How the Five Types Compare

  • Hepatitis B: The leading killer overall. Causes 83% of viral hepatitis deaths worldwide. Becomes chronic in 95% of infants infected at birth. Preventable with a highly effective vaccine.
  • Hepatitis C: The second leading killer. Causes 17% of viral hepatitis deaths. No vaccine, but curable with modern antivirals. Linked to nearly half of all liver cancer cases.
  • Hepatitis D: The most aggressive per individual case. Only occurs alongside hepatitis B. Accelerates cirrhosis dramatically, with most progression happening within two years.
  • Hepatitis E: Typically mild, but kills up to 25% of pregnant women infected in their third trimester. Spread through contaminated water.
  • Hepatitis A: Least dangerous overall. Almost always resolves without lasting damage. Vaccine available and highly effective.

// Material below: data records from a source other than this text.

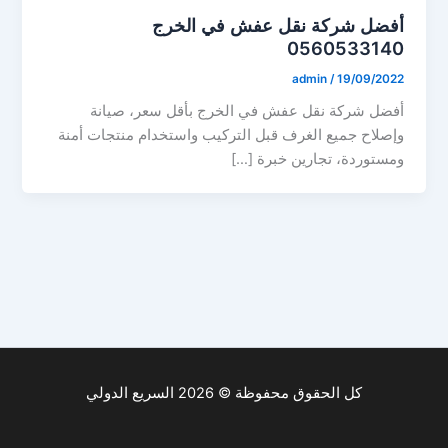
أفضل شركة نقل عفش في الخرج
0560533140
admin
/
19/09/2022
أفضل شركة نقل عفش في الخرج بأقل سعر، صيانة
وإصلاح جميع الغرف قبل التركيب واستخدام منتجات أمنة
ومستوردة، تجارين خبرة […]
كل الحقوق محفوظة © 2026 السريع الدولي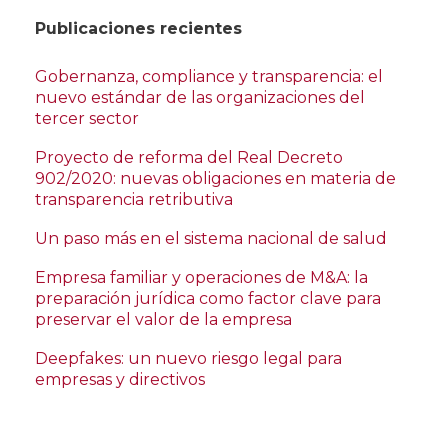
Publicaciones recientes
Gobernanza, compliance y transparencia: el
nuevo estándar de las organizaciones del
tercer sector
Proyecto de reforma del Real Decreto
902/2020: nuevas obligaciones en materia de
transparencia retributiva
Un paso más en el sistema nacional de salud
Empresa familiar y operaciones de M&A: la
preparación jurídica como factor clave para
preservar el valor de la empresa
Deepfakes: un nuevo riesgo legal para
empresas y directivos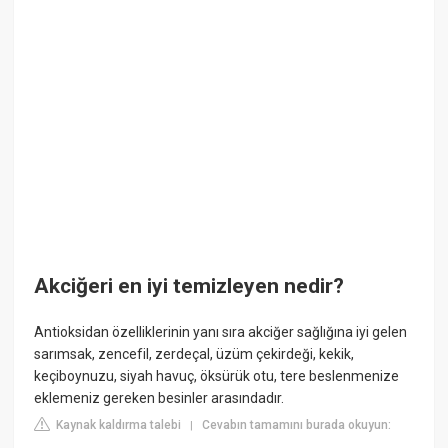
Akciğeri en iyi temizleyen nedir?
Antioksidan özelliklerinin yanı sıra akciğer sağlığına iyi gelen
sarımsak, zencefil, zerdeçal, üzüm çekirdeği, kekik,
keçiboynuzu, siyah havuç, öksürük otu, tere beslenmenize
eklemeniz gereken besinler arasındadır.
Kaynak kaldırma talebi
Cevabın tamamını burada okuyun:
|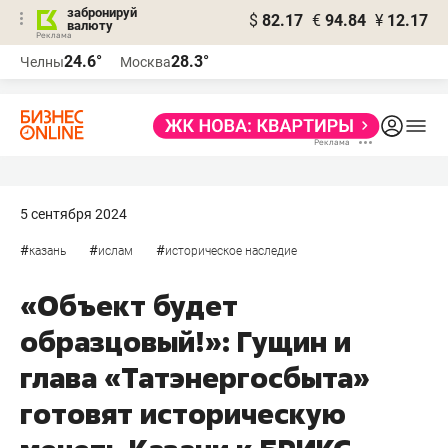
забронируй
$
82.17
€
94.84
¥
12.17
валюту
24.6°
28.3°
Челны
Москва
5 сентября 2024
#
#
#
казань
ислам
историческое наследие
«Объект будет
образцовый!»: Гущин и
глава «Татэнергосбыта»
готовят историческую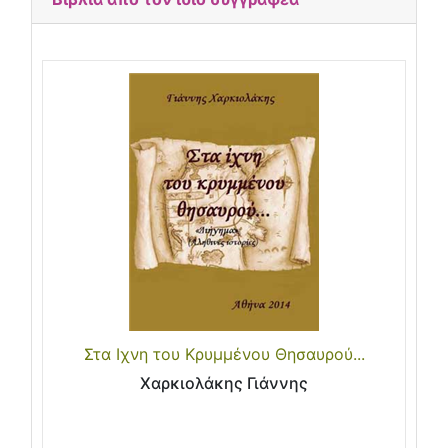
Στα Ιχνη του Κρυμμένου Θησαυρού...
Χαρκιολάκης Γιάννης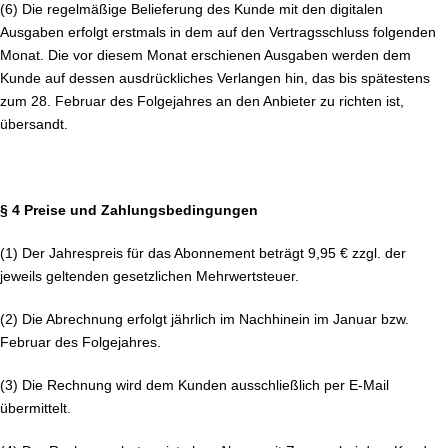
(6) Die regelmäßige Belieferung des Kunde mit den digitalen
Ausgaben erfolgt erstmals in dem auf den Vertragsschluss folgenden
Monat. Die vor diesem Monat erschienen Ausgaben werden dem
Kunde auf dessen ausdrückliches Verlangen hin, das bis spätestens
zum 28. Februar des Folgejahres an den Anbieter zu richten ist,
übersandt.
§ 4 Preise und Zahlungsbedingungen
(1) Der Jahrespreis für das Abonnement beträgt 9,95 € zzgl. der
jeweils geltenden gesetzlichen Mehrwertsteuer.
(2) Die Abrechnung erfolgt jährlich im Nachhinein im Januar bzw.
Februar des Folgejahres.
(3) Die Rechnung wird dem Kunden ausschließlich per E-Mail
übermittelt.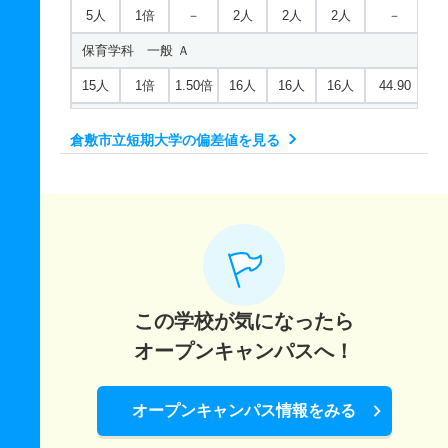
5人
1倍
－
2人
2人
2人
－
保育学科 一般 Ａ
15人
1倍
1.50倍
16人
16人
16人
44.90
保育学科 一般 共テ Ｂ
倉敷市立短期大学の偏差値を見る
若干名
1倍
2.80倍
1人
1人
1人
47
保育学科 推薦 学校推薦型市内
15人
1倍
1倍
9人
9人
9人
－
保育学科 推薦 学校推薦型市外
15人
1.30倍
1.40倍
19人
19人
15人
－
この学校が気になったら
オープンキャンパスへ！
オープンキャンパス情報をみる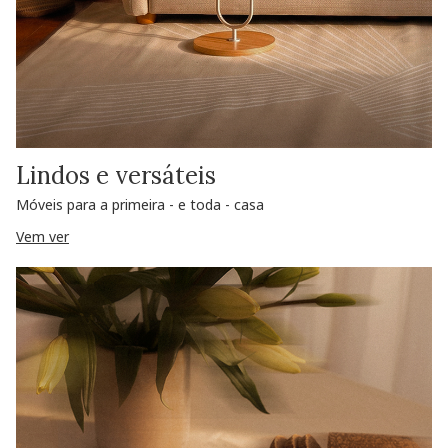
Lindos e versáteis
Móveis para a primeira - e toda - casa
Vem ver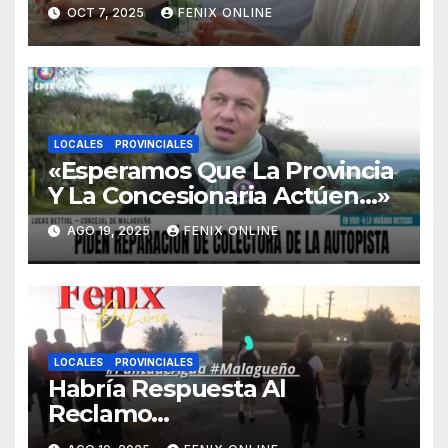
Carreño-
OCT 7, 2025
FENIX ONLINE
LOCALES
PROVINCIALES
«Esperamos Que La Provincia
Y La Concesionaria Actúen…»
AGO 19, 2025
FENIX ONLINE
LOCALES
PROVINCIALES
Habría Respuesta Al
Reclamo…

Why the Answer Depends on Context

If you’re asking which hepatitis virus kills the most people, the answer is hepatitis B, and it’s not close. If you’re asking which causes the fastest liver destruction in an individual patient, hepatitis D coinfection is worse. If you’re asking which is most dangerous during pregnancy, hepatitis E stands alone. And if you’re asking which poses the greatest ongoing risk in countries with strong healthcare systems, hepatitis C remains a major concern because so many infections go undiagnosed for decades.

The practical takeaway is that hepatitis B vaccination, now routine for newborns in most countries, prevents both the biggest killer (B) and the most aggressive form (D). Hepatitis C screening, recommended for all adults at least once, catches a curable disease before it causes irreversible damage. Hepatitis A and E are largely preventable through vaccination (for A) and basic food and water safety (for both).